» Written task 1: Duplicate the records that follow the senior scrapbooks column, reproducing every line of them exactly.
--------------------------------
Senior scrapbooks help Remember When

Published 2:49 am Saturday, August 20, 2016

Do you remember this Marty Robbins song from 1959? “Cap and gown; You’ll be so pretty in your cap and gown, but I’d imagine it’s a wedding gown, on our graduation day…When they sing the alma mater, I will sing along, but a voice deep down inside me will sing the wedding song. I love you, and if my graduation wish comes true, what I imagine you’d imagine, too on our graduation day.”

sue_bass_wilsonA senior scrapbook was brought to me recently by Marianne Kilpatrick whose mother Virginia Boles carefully preserved it, and now Marianne treasures this keepsake memory book. It belonged to her grandmother, Vivian Dawkins, who was a 1929 AHS graduate. The embellished cover is titled “REMEMBER,” and the front inside page reads, “The School and Campus Days of Vivian Dawkins.”

Why am I writing about senior classes and graduation at the beginning of this school year? Let me share some information contained therein so those of you who have children or grandchildren who are seniors in our various Covington County schools can be encouraged to purchase not just a scrapbook but a senior scrapbook for your graduating senior. History will be preserved and the life of that special one many years later may be inspiring and important to relatives and to those who came after even though they may not have ever even known that person personally. This scrapbook helps the Covington Historical Society to preserve and publicize an important part of the history of the county.
--------------------------------
» Written task 2: Set down, word for word, the passage of the senior scrapbooks column starting with "Why am I writing" and going on through "of the county.".
--------------------------------
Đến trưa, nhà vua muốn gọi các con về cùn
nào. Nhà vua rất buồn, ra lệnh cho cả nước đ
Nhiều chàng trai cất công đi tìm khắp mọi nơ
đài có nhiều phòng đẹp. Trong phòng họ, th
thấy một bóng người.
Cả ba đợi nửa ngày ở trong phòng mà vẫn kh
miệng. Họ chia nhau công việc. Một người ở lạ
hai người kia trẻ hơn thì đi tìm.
--------------------------------
» Your solution 1:
Đến trưa, nhà vua muốn gọi các con về cùn
nào. Nhà vua rất buồn, ra lệnh cho cả nước đ
Nhiều chàng trai cất công đi tìm khắp mọi nơ
đài có nhiều phòng đẹp. Trong phòng họ, th
thấy một bóng người.
Cả ba đợi nửa ngày ở trong phòng mà vẫn kh
miệng. Họ chia nhau công việc. Một người ở lạ
hai người kia trẻ hơn thì đi tìm.

» Your solution 2:
Why am I writing about senior classes and graduation at the beginning of this school year? Let me share some information contained therein so those of you who have children or grandchildren who are seniors in our various Covington County schools can be encouraged to purchase not just a scrapbook but a senior scrapbook for your graduating senior. History will be preserved and the life of that special one many years later may be inspiring and important to relatives and to those who came after even though they may not have ever even known that person personally. This scrapbook helps the Covington Historical Society to preserve and publicize an important part of the history of the county.